Please realise that these are statistic for women who have a range of other problems rising out of ther poverty and I am not saying these statistics would be the same in the UK if we all went for non-medical delivery. But the stats do support that large numbers of deaths do occur cause by conditions that have nothing to do with poor nutrition, and everything to do with not having a trained birth attendent and access to furter help eg blood transfusions.
'Every minute, one woman somewhere in the world dies from a complication related to pregnancy or childbirth. This is almost 600,000 women a year, worldwide. Ninety-nine percent of these deaths occur in developing countries (1,2). In India, one woman dies every five minutes from a pregnancy-related cause.

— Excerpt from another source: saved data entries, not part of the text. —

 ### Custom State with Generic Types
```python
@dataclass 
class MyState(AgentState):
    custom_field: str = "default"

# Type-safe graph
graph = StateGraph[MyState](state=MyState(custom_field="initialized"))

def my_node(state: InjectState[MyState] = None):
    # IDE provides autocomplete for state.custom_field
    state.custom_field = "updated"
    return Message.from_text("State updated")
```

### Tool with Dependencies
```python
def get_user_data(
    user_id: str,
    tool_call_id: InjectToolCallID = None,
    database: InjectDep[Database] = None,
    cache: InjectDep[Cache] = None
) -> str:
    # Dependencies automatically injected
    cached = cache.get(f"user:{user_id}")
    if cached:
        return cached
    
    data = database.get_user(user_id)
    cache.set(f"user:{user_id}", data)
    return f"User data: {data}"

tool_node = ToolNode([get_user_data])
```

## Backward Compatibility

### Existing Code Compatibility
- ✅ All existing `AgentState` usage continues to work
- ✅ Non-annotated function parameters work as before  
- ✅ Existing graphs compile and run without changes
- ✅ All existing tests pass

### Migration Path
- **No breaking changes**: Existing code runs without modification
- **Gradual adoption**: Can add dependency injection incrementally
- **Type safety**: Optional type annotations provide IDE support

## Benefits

For every three deaths of women in their reproductive years in some developing countries, one is the result of complications from pregnancy and childbirth.15 percent of deaths of women in the reproductive age in India are maternal deaths.
Complications related to pregnancy, childbirth and complications arising out of unsafe abortion are leading causes of death in adolescent girls (3). In India, 50 percent of maternal deaths of girls in the 15-19 years age group are due to unsafe complications arising out of unsafe abortion(7).

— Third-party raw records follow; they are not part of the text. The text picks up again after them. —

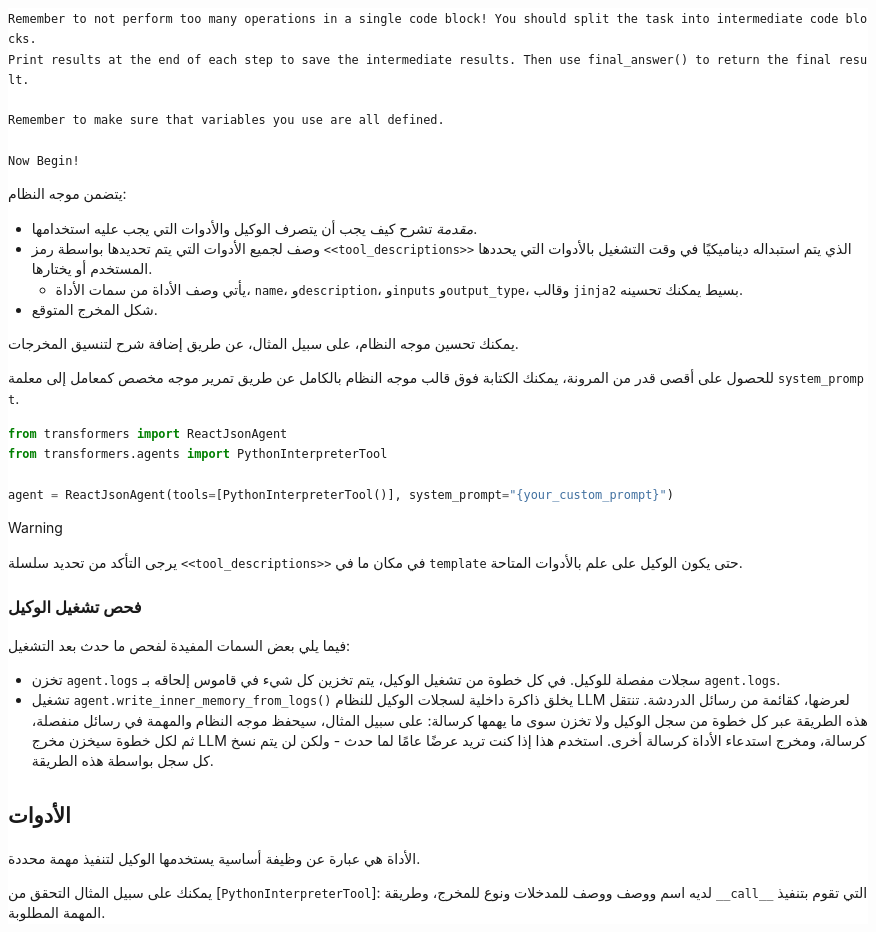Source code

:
 ```text
Remember to not perform too many operations in a single code block! You should split the task into intermediate code blocks.
Print results at the end of each step to save the intermediate results. Then use final_answer() to return the final result.

Remember to make sure that variables you use are all defined.

Now Begin!
```

يتضمن موجه النظام:
- *مقدمة* تشرح كيف يجب أن يتصرف الوكيل والأدوات التي يجب عليه استخدامها.
- وصف لجميع الأدوات التي يتم تحديدها بواسطة رمز `<<tool_descriptions>>` الذي يتم استبداله ديناميكيًا في وقت التشغيل بالأدوات التي يحددها المستخدم أو يختارها.
    - يأتي وصف الأداة من سمات الأداة، `name`، و`description`، و`inputs` و`output_type`، وقالب `jinja2` بسيط يمكنك تحسينه.
- شكل المخرج المتوقع.

يمكنك تحسين موجه النظام، على سبيل المثال، عن طريق إضافة شرح لتنسيق المخرجات.

للحصول على أقصى قدر من المرونة، يمكنك الكتابة فوق قالب موجه النظام بالكامل عن طريق تمرير موجه مخصص كمعامل إلى معلمة `system_prompt`.

```python
from transformers import ReactJsonAgent
from transformers.agents import PythonInterpreterTool

agent = ReactJsonAgent(tools=[PythonInterpreterTool()], system_prompt="{your_custom_prompt}")
```

> [!WARNING]
> يرجى التأكد من تحديد سلسلة `<<tool_descriptions>>` في مكان ما في `template` حتى يكون الوكيل على علم 
بالأدوات المتاحة.


### فحص تشغيل الوكيل

فيما يلي بعض السمات المفيدة لفحص ما حدث بعد التشغيل:
- تخزن  `agent.logs` سجلات مفصلة للوكيل. في كل خطوة من تشغيل الوكيل، يتم تخزين كل شيء في قاموس إلحاقه بـ `agent.logs`.
- تشغيل `agent.write_inner_memory_from_logs()` يخلق ذاكرة داخلية لسجلات الوكيل للنظام LLM لعرضها، كقائمة من رسائل الدردشة. تنتقل هذه الطريقة عبر كل خطوة من سجل الوكيل ولا تخزن سوى ما يهمها كرسالة: على سبيل المثال، سيحفظ موجه النظام والمهمة في رسائل منفصلة، ثم لكل خطوة سيخزن مخرج LLM كرسالة، ومخرج استدعاء الأداة كرسالة أخرى. استخدم هذا إذا كنت تريد عرضًا عامًا لما حدث - ولكن لن يتم نسخ كل سجل بواسطة هذه الطريقة.

## الأدوات

الأداة هي عبارة عن وظيفة أساسية يستخدمها الوكيل لتنفيذ مهمة محددة.

يمكنك على سبيل المثال التحقق من [`PythonInterpreterTool`]: لديه اسم ووصف ووصف للمدخلات ونوع للمخرج، وطريقة `__call__` التي تقوم بتنفيذ المهمة المطلوبة.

The underlying causes for maternal mortality are poor health and nutrition, lack of physical access to healthcare (including transportation and finances), medical causes and socio cultural factors that obstruct and underplay the importance of healthcare for women.
These contribute to the Four Delays:
Delay in identifying a complication; delay in making a decision to seek treatment; delay in getting the woman to the healthcare center; delay in receiving quality treatment.(3)

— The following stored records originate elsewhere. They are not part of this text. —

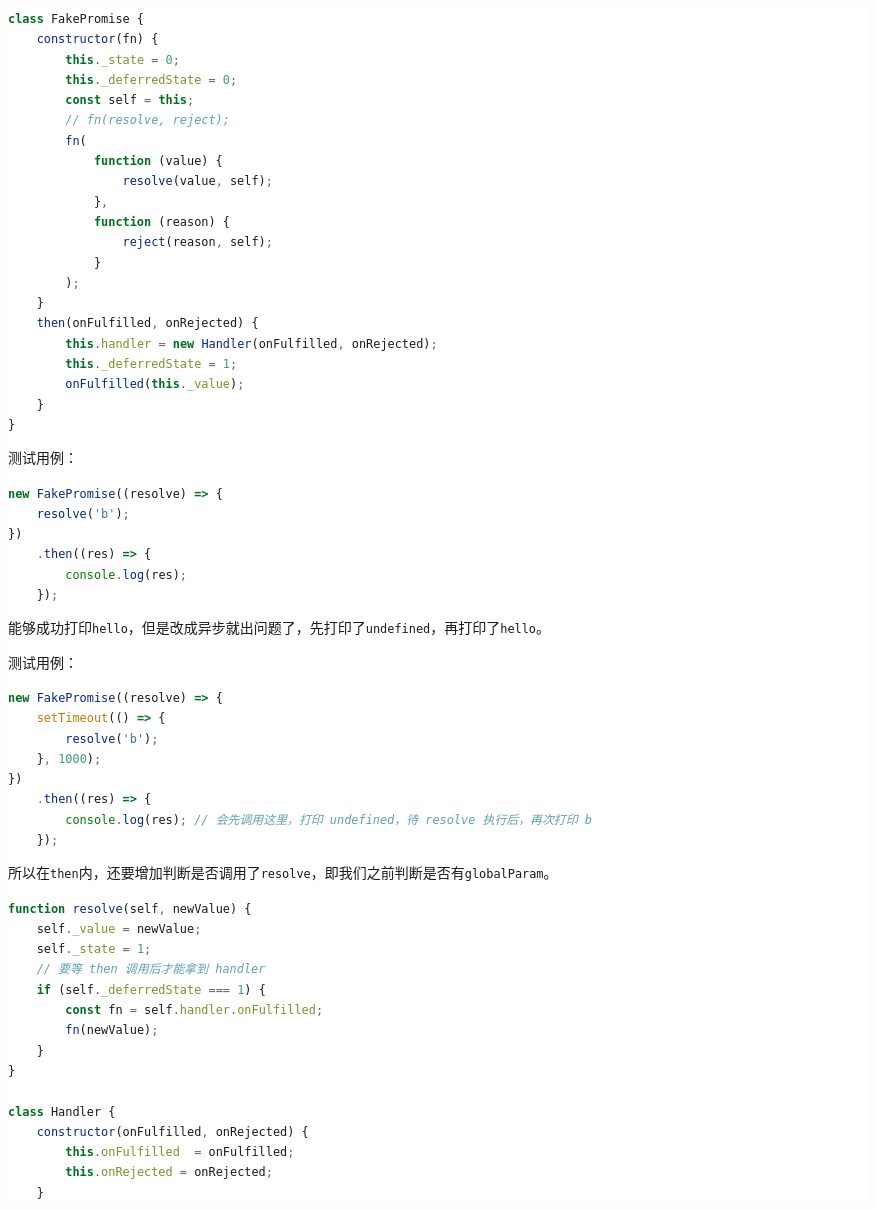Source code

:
```javascript
class FakePromise {
    constructor(fn) {
        this._state = 0;
        this._deferredState = 0;
        const self = this;
        // fn(resolve, reject);
        fn(
            function (value) {
                resolve(value, self);
            },
            function (reason) {
                reject(reason, self);
            }
        );
    }
    then(onFulfilled, onRejected) {
        this.handler = new Handler(onFulfilled, onRejected);
        this._deferredState = 1;
        onFulfilled(this._value);
    }
}
```

测试用例：

```javascript
new FakePromise((resolve) => {
    resolve('b');
})
    .then((res) => {
        console.log(res);
    });
```

能够成功打印`hello`，但是改成异步就出问题了，先打印了`undefined`，再打印了`hello`。


测试用例：
```javascript
new FakePromise((resolve) => {
    setTimeout(() => {
        resolve('b');
    }, 1000);
})
    .then((res) => {
        console.log(res); // 会先调用这里，打印 undefined，待 resolve 执行后，再次打印 b
    });
```

所以在`then`内，还要增加判断是否调用了`resolve`，即我们之前判断是否有`globalParam`。

```javascript
function resolve(self, newValue) {
    self._value = newValue;
    self._state = 1;
    // 要等 then 调用后才能拿到 handler
    if (self._deferredState === 1) {
        const fn = self.handler.onFulfilled;
        fn(newValue);
    }
}

class Handler {
    constructor(onFulfilled, onRejected) {
        this.onFulfilled  = onFulfilled;
        this.onRejected = onRejected;
    }
```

Over 80 percent of maternal deaths in India, as elsewhere in the world, are due to six medical causes: hemorrhage, eclampsia, obstructed labor, sepsis, complications arising due to unsafe abortion and pre-existing conditions such as anemia and malaria. All of these can be treated in a hospital or First Referral Unit that has emergency facilities for obstetric care and skilled medical personnel.(6)'
I have not posted the whole article, those who are interested go to www.whiteribbonalliance-india.org/factsandfigures.htm
And I do recognise that child birth for women in the developed world is not the same. I fully accept that many women have low intervention/no intervention deliveries. But for those of us that develop compications, or have a dangerous presentation (ds was a very large footling breach) all the positive thinking in the world wouldn't have mattered. Some of us need intervention and this is part of the reason for the difference between developed and developing country statistics. To deny this is to deny reality.